§ **INSTRUCTION**: Express the text lines of every entry below as a JSON list of strings, one string per line, with blank lines and the pictures left out.

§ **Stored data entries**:
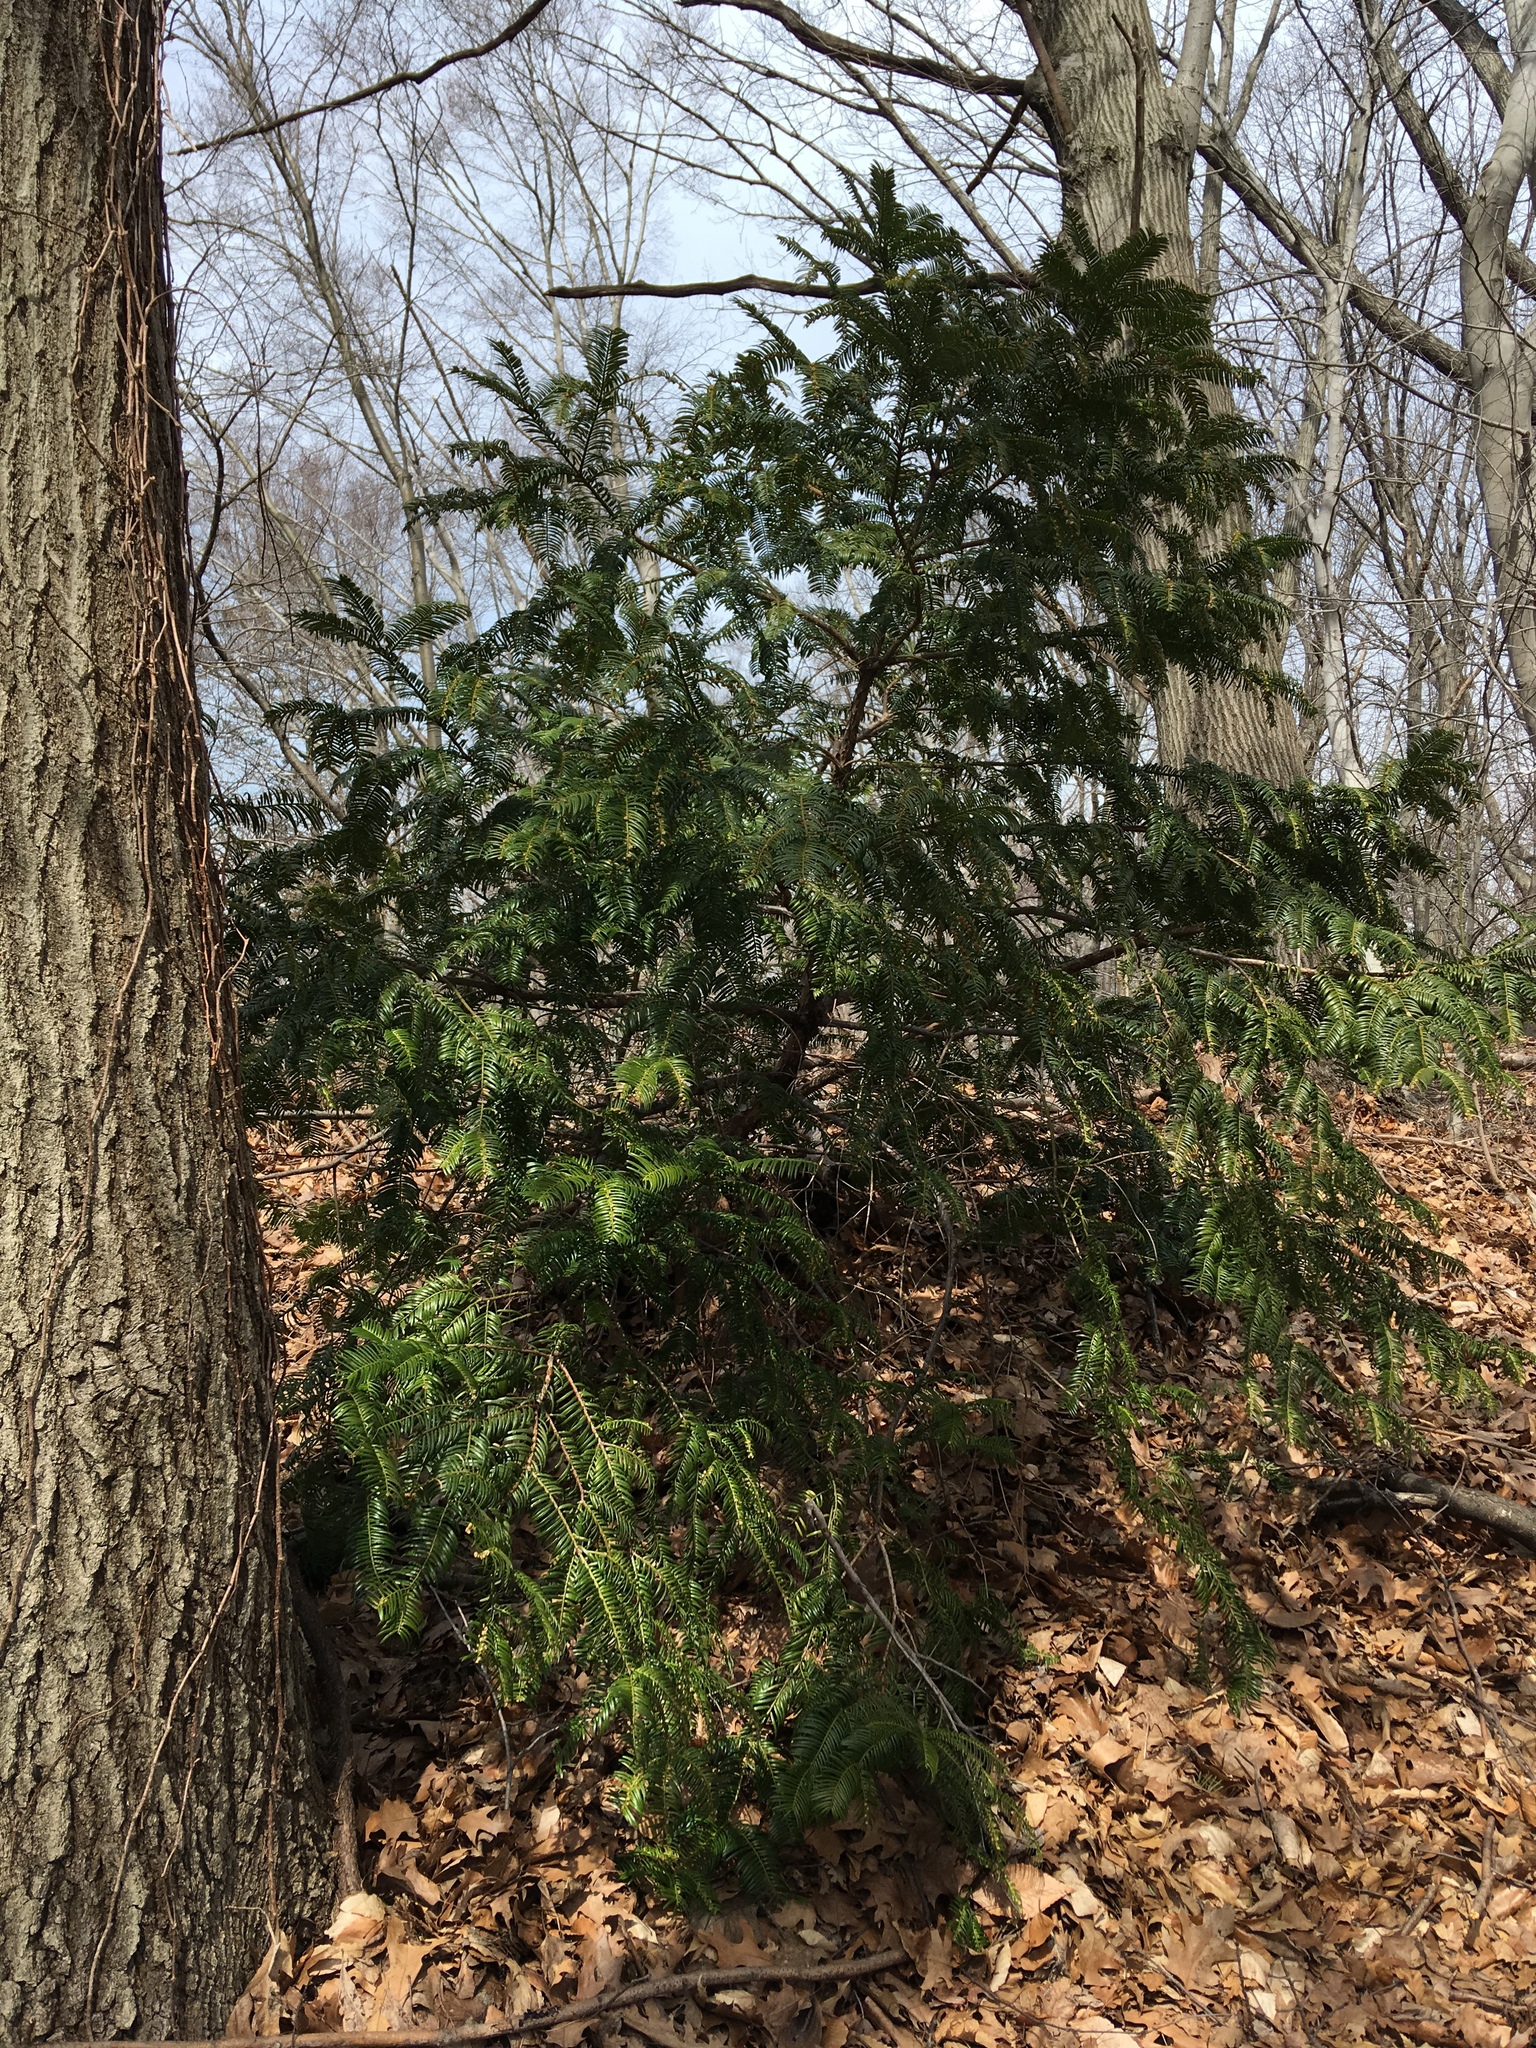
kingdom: Plantae
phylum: Tracheophyta
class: Pinopsida
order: Pinales
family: Cephalotaxaceae
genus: Cephalotaxus
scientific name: Cephalotaxus harringtonia
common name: Japanese plum-yew
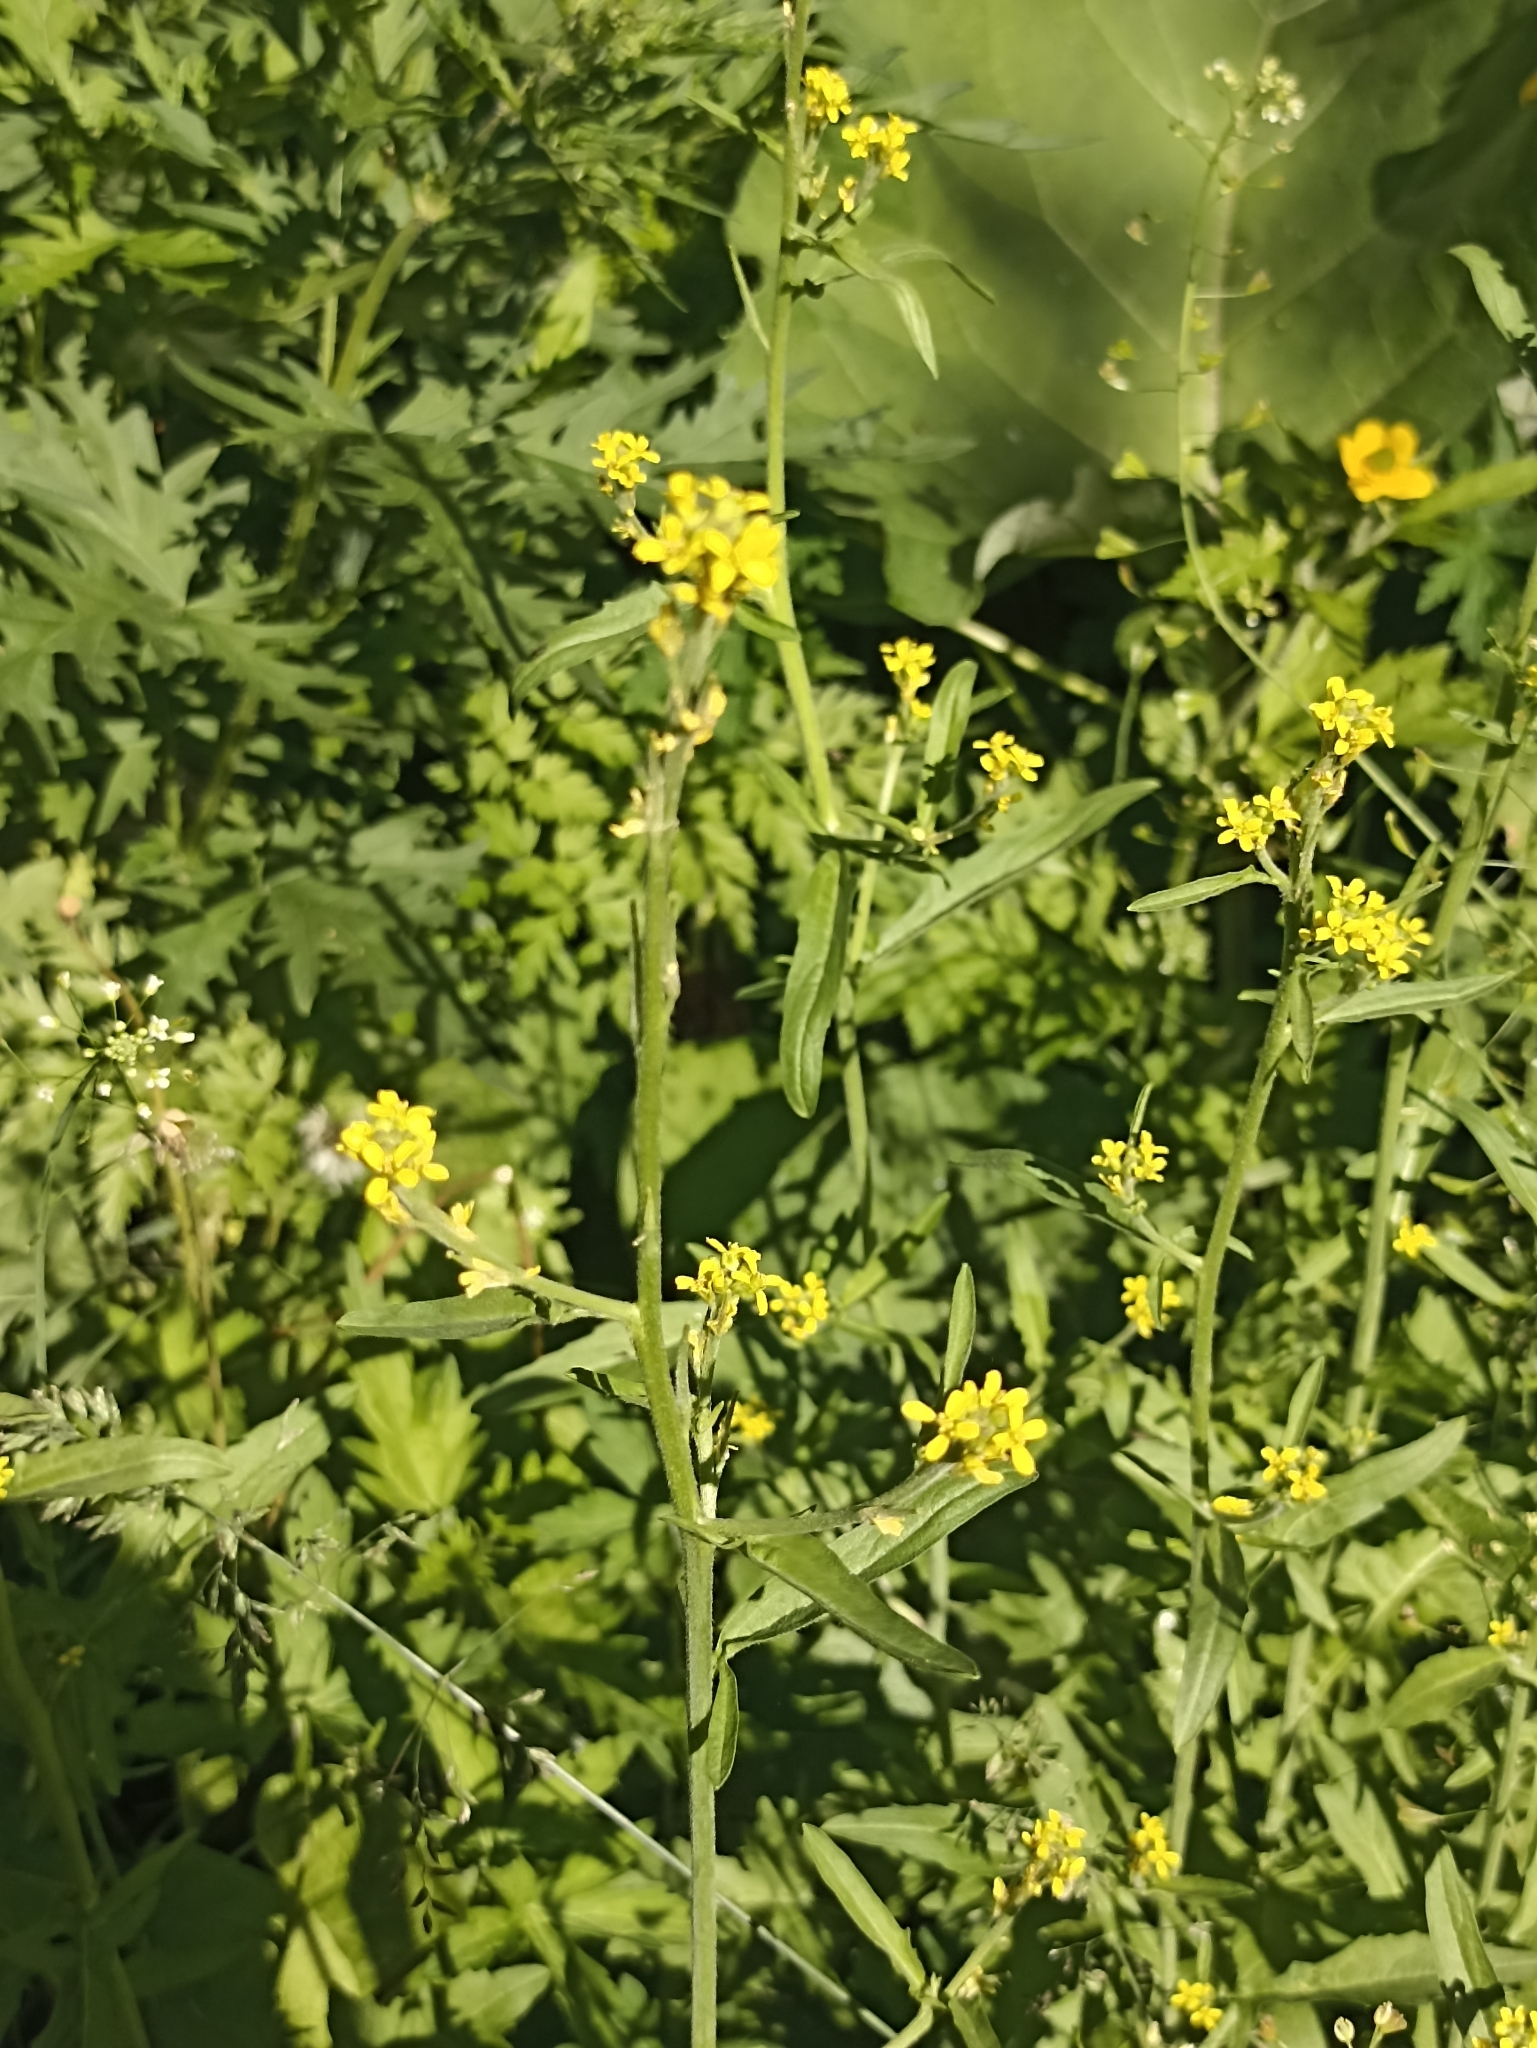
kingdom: Plantae
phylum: Tracheophyta
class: Magnoliopsida
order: Brassicales
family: Brassicaceae
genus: Sisymbrium
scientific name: Sisymbrium officinale
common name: Hedge mustard
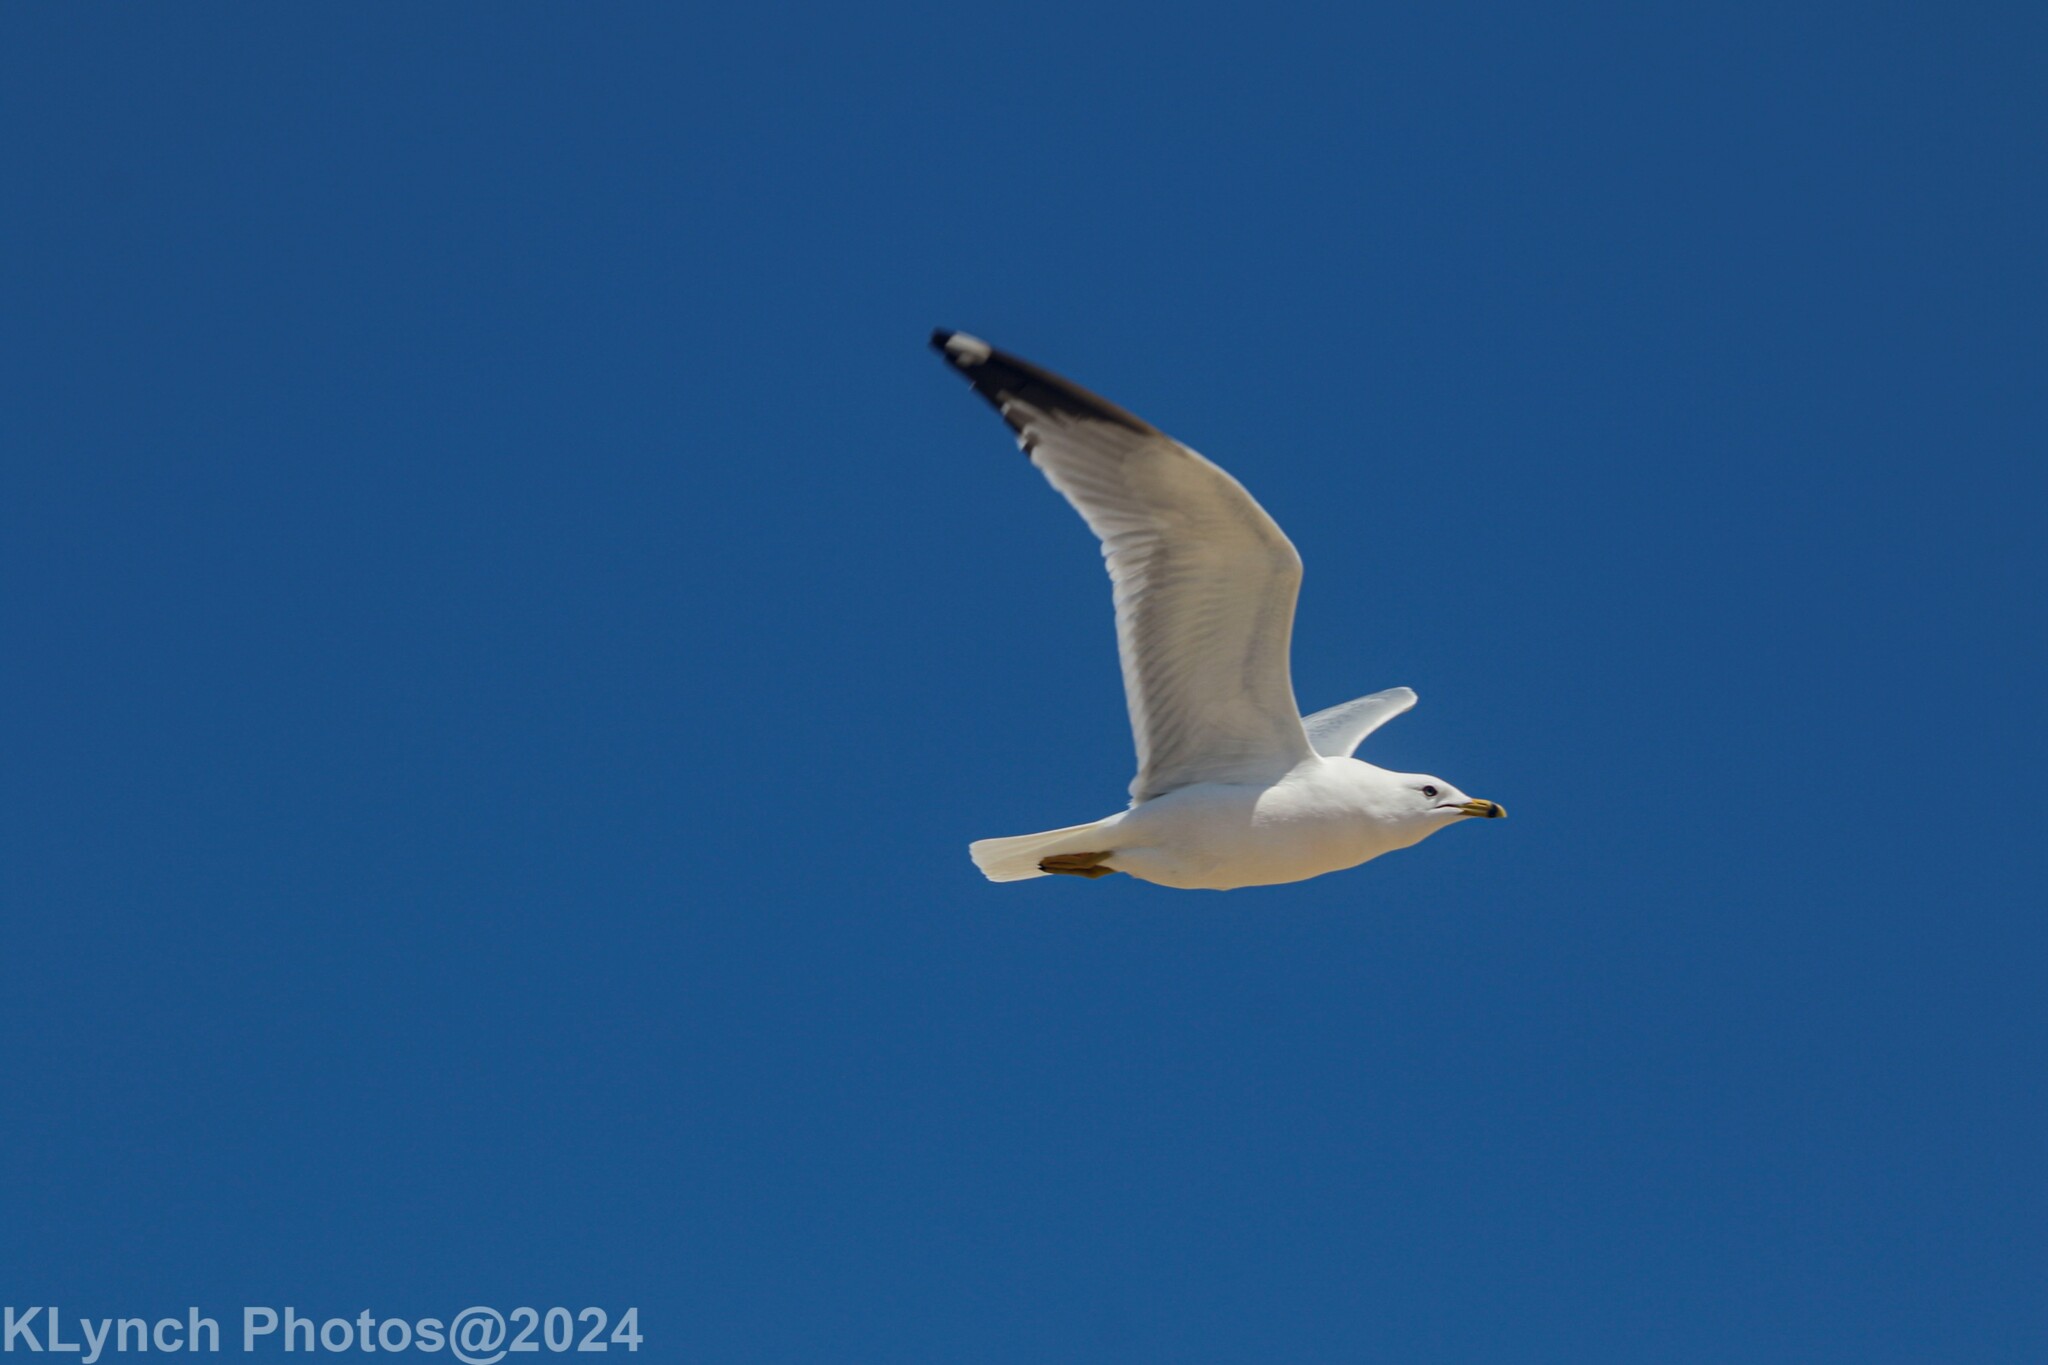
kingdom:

§ **SOLUTION**:
[
  "kingdom: Plantae",
  "phylum: Tracheophyta",
  "class: Pinopsida",
  "order: Pinales",
  "family: Cephalotaxaceae",
  "genus: Cephalotaxus",
  "scientific name: Cephalotaxus harringtonia",
  "common name: Japanese plum-yew",
  "kingdom: Plantae",
  "phylum: Tracheophyta",
  "class: Magnoliopsida",
  "order: Brassicales",
  "family: Brassicaceae",
  "genus: Sisymbrium",
  "scientific name: Sisymbrium officinale",
  "common name: Hedge mustard",
  "kingdom:"
]